More Prizes from Around the World

By Neal 

⇒Four more regional Commonwealth Prizes were handed out last week. In the African divison, South African novelists took both the best novel (Shaun Johnson‘s The Native Commissioner) and best first novel (Maxine Case‘s All We Have Left Unsaid) categories. (Neither one appeared in Rachel Donadio‘s survey of South African literature, but I suspect there’s nothing significant to be read into the omission.) In the South East Asia and South Pacific division, the best novel prize goes to New Zealander Lloyd Jones for Mister Pip, while Andrew O’Connor of Australia takes the best first novel with Tuvalu—which appears to be coming to America in an imported edition from Allen & Unwin in the next month or so; none of the other three aave a US book deal as far as we can tell. All the winners, including those previously announced for the Canadian/Caribbean and European/South Asian divisions, will be evaluated for the overall prizes to be decided upon in May.

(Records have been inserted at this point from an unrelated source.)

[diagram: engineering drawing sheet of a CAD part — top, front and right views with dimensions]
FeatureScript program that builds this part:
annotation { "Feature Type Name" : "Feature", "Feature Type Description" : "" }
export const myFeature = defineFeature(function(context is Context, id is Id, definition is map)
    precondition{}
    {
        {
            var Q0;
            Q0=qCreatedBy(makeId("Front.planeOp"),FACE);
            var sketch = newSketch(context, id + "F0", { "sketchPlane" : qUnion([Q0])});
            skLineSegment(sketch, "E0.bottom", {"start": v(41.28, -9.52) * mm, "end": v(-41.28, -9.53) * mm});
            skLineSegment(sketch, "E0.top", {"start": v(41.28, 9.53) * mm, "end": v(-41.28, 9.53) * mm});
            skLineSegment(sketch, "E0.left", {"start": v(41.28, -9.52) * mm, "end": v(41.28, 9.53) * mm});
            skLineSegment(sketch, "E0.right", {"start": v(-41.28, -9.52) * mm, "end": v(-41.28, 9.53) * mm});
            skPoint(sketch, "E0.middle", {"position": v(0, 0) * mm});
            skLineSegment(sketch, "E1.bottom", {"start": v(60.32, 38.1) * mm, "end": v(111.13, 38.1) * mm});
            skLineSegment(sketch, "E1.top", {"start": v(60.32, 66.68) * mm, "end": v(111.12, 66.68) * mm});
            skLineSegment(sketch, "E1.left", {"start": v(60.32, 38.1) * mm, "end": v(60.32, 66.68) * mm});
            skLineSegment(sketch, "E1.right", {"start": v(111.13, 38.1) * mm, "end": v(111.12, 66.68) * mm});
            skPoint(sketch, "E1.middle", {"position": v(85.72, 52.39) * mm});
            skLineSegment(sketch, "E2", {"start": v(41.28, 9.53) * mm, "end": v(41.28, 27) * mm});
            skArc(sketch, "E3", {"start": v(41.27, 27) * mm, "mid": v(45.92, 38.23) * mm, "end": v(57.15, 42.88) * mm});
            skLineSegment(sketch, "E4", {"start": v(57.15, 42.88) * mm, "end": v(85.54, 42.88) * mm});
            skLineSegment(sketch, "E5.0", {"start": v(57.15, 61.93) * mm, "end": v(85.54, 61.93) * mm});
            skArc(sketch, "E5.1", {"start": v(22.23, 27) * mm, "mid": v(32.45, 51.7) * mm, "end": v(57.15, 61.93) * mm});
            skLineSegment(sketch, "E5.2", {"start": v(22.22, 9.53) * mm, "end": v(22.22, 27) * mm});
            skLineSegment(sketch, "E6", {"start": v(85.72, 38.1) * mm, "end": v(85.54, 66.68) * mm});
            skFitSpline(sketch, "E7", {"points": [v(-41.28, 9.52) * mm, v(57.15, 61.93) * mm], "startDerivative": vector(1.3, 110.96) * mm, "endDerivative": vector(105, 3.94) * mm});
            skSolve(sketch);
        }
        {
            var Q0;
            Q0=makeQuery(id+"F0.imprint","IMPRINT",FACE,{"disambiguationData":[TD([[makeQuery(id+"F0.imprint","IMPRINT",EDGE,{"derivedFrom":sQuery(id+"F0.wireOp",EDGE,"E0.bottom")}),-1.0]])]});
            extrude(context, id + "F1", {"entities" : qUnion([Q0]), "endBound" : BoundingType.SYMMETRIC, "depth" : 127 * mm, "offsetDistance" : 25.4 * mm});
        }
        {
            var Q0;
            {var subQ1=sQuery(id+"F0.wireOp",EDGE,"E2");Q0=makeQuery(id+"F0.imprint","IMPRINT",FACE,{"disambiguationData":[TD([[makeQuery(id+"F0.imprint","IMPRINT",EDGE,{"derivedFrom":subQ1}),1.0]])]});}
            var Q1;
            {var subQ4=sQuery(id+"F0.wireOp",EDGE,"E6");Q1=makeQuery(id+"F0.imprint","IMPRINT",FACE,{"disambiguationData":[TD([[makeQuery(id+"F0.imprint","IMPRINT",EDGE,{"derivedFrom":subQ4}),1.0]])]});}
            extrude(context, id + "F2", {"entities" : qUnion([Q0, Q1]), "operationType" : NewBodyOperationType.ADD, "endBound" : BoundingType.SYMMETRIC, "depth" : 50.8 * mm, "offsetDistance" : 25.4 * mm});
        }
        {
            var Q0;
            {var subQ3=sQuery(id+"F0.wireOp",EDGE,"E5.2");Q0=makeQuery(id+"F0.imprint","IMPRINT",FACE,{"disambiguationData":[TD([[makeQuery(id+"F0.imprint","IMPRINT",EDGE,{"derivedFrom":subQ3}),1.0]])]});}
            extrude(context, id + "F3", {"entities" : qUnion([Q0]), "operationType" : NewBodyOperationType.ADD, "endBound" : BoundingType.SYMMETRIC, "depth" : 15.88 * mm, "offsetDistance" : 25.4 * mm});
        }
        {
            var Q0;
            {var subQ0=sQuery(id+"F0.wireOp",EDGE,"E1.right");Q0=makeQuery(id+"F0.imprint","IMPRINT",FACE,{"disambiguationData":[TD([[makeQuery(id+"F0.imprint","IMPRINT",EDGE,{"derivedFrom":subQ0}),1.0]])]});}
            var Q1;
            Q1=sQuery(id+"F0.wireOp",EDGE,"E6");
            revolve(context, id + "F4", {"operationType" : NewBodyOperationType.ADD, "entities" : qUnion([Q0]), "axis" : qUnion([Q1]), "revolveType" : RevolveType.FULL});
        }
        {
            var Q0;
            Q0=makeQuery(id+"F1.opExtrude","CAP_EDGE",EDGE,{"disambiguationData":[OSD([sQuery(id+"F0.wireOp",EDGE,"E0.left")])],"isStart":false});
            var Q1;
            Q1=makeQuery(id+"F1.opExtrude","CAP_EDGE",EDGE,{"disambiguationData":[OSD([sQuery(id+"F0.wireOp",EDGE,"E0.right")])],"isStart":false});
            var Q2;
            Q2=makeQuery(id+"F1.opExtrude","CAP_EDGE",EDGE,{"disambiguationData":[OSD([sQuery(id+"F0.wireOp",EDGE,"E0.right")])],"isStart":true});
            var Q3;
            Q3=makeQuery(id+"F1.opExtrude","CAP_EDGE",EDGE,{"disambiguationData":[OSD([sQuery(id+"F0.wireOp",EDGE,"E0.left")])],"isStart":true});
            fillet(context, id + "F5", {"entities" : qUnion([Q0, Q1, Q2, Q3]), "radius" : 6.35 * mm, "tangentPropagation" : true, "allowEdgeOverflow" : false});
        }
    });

⇒Canada’s Arsenal Pulp Press has received the Jim Douglas Publisher of the Year Award from the Association of Book Publishers of British Columbia. From the same email, we learned that Desert of the Heart author Jane Rule was one of six authors to receive this year’s Alice B. Medal, awarded by a semi-anonymous lesbian cabal in Arizona “to reward and thank writers of lesbian fiction for their contribution to the lesbian community, culture, and identity.” The other recipients include NBCC-nominated memoirist Alison Bechdel and the legendary Marijane Meaker, whom readers of a certain age will recognize more readily as M.E. Kerr, and readers of another certain age as Vin Packer.

⇒I wish I could remember which blog I spotted this on, but at least I found Josh Getlin‘s LA Times piece about Elizabeth Alexander winning the first Jackson Poetry Prize, a $50,000 award from Poets & Writers for “an American poet whose work has been critically recognized but has not yet received significant public attention.”